Informed consent principles would imply that it should be made clear to the mentee what information may be conveyed to relevant faculty or department individuals, as those individuals may eventually write letters of recommendation, evaluate the mentee’s performance, or make hiring decisions. To this effect, mentors should alert the mentee if the mentee has shared information that the mentor feels should be conveyed to a third party. For example, a junior graduate student may disclose a number of sensitive issues to a peer mentor, such as difficulty adjusting to program expectations or ethical breaches on the part of the mentee’s academic advisor” (pp. 697-698).

Graduate mentors should be sensitive to the needs of minority students.
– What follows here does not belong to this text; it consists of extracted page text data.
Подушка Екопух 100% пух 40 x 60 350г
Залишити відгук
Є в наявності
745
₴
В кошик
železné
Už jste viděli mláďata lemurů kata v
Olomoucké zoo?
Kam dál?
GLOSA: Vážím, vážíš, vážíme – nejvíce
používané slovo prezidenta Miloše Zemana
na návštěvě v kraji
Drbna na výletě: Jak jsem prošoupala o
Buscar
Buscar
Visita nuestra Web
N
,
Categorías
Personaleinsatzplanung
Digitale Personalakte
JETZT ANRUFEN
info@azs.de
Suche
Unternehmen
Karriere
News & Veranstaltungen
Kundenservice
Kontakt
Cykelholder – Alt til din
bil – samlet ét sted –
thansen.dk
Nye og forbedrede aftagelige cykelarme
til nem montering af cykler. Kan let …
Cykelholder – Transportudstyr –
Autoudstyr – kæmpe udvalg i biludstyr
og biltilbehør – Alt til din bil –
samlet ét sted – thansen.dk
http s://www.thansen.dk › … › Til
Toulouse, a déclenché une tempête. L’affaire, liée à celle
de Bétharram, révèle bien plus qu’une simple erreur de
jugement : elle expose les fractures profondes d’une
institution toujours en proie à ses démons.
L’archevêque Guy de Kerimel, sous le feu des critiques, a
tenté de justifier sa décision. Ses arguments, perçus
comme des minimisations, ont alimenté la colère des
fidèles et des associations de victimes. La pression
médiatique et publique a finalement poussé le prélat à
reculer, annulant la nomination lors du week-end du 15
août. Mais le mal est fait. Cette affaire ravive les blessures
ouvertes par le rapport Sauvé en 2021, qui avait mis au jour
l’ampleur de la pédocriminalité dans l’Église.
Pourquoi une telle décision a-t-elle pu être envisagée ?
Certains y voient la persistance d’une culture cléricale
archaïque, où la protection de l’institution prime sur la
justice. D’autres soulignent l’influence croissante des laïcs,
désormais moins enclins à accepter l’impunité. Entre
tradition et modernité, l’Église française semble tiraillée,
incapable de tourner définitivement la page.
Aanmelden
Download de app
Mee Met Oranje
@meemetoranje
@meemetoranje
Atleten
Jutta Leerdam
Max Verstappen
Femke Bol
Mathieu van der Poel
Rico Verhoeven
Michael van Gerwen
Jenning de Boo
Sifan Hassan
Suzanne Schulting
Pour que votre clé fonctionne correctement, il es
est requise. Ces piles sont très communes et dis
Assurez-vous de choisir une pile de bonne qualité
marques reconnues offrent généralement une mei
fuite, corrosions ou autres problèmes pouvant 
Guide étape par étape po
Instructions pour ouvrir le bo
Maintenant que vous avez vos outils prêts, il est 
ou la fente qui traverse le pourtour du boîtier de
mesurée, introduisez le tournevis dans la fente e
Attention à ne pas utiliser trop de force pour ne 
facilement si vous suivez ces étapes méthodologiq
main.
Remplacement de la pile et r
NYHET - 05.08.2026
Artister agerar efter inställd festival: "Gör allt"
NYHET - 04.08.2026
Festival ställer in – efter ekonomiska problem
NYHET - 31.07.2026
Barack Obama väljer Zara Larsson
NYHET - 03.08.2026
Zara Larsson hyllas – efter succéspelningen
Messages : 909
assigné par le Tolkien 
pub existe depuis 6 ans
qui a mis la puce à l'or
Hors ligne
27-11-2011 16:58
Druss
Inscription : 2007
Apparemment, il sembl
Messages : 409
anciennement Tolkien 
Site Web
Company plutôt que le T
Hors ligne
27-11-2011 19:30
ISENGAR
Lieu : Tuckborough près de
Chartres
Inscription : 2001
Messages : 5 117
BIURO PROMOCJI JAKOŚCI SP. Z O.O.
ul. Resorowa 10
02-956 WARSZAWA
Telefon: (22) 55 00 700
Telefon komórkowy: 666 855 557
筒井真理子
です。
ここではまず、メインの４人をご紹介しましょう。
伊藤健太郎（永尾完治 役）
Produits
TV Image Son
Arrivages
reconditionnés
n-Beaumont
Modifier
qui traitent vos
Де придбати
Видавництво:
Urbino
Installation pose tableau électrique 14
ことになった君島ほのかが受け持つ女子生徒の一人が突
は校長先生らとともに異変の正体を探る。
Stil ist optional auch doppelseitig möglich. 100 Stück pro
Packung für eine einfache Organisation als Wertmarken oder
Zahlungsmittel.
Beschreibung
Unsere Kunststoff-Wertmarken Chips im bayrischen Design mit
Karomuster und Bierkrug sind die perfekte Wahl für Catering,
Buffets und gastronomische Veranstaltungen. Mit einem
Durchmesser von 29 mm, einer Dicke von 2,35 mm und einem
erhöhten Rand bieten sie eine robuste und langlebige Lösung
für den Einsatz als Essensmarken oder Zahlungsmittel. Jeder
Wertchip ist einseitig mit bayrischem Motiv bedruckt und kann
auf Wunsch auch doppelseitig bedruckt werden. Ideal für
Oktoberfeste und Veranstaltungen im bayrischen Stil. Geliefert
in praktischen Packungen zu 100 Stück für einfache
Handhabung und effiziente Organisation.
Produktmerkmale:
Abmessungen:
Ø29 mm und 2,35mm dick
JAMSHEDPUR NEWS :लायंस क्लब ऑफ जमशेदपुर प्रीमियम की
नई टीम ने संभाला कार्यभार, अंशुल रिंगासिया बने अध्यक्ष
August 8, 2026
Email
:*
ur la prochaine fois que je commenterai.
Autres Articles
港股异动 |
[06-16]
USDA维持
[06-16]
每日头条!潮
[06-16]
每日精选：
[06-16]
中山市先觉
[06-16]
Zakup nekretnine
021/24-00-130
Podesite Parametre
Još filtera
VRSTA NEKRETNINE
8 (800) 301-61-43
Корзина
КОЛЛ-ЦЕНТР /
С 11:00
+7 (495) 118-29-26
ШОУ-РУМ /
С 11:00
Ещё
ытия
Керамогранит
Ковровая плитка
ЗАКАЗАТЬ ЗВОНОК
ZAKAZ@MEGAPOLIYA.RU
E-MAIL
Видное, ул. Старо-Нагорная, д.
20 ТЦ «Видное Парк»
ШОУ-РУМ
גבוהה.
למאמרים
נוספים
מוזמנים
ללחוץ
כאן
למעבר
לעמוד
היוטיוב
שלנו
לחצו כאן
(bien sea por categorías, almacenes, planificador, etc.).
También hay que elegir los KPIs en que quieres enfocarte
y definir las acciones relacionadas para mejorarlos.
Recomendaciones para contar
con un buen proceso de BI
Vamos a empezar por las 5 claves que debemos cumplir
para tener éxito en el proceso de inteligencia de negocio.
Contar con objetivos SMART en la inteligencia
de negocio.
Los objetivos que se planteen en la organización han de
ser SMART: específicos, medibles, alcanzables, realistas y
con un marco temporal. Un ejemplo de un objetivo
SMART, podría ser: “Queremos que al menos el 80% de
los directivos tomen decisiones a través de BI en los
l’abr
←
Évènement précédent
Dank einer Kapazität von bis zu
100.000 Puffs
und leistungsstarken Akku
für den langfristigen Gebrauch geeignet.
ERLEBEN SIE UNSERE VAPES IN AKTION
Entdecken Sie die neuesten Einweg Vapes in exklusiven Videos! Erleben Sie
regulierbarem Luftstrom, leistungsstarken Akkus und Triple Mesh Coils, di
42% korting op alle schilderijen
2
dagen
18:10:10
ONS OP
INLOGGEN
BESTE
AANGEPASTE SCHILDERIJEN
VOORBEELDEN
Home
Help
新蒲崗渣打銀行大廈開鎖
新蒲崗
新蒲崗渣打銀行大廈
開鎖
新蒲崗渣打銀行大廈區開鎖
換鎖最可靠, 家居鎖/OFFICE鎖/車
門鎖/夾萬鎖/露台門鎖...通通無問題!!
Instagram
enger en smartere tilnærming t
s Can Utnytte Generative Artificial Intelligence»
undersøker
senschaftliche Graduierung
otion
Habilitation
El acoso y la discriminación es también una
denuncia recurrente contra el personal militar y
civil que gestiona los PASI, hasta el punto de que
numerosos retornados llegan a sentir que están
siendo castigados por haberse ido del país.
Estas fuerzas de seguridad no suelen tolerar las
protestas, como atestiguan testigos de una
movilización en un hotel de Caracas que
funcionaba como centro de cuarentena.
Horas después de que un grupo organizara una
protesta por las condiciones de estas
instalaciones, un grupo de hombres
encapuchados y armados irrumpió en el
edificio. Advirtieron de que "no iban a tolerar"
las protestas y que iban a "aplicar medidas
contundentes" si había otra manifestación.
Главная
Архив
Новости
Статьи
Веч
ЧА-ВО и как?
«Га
“Graduate student mentors should look to maintain their cultural competence when working with minority peer and undergraduate students. Graduate students should seek diversity training and be informed of multicultural literature designed to increase cultural competence. Graduate mentors may also help to connect minority students to campus organizations and encourage networking opportunities. Graduate mentors may also help to foster a culturally competent atmosphere in their programs, departments, and campuses by advocating for diversity enhancement efforts (e.g., diversity enhancement committees, student forums, changes in curriculum).” (p. 700).

Mentorship is predominantly concerned with what is best for the mentee.

“Most important, graduate students and faculty must ask themselves, ‘What is in the best interest of my mentee?’ Asking oneself this question can act as a potential safeguard when dealing with personal interactions, offering advice, and supervising mentees. As mentoring relationships are built on trust, keeping this mind-set will also help young mentors consider their own competence and mentoring relationships, and to help prevent harmful or ethical dilemmas.” (p. 700).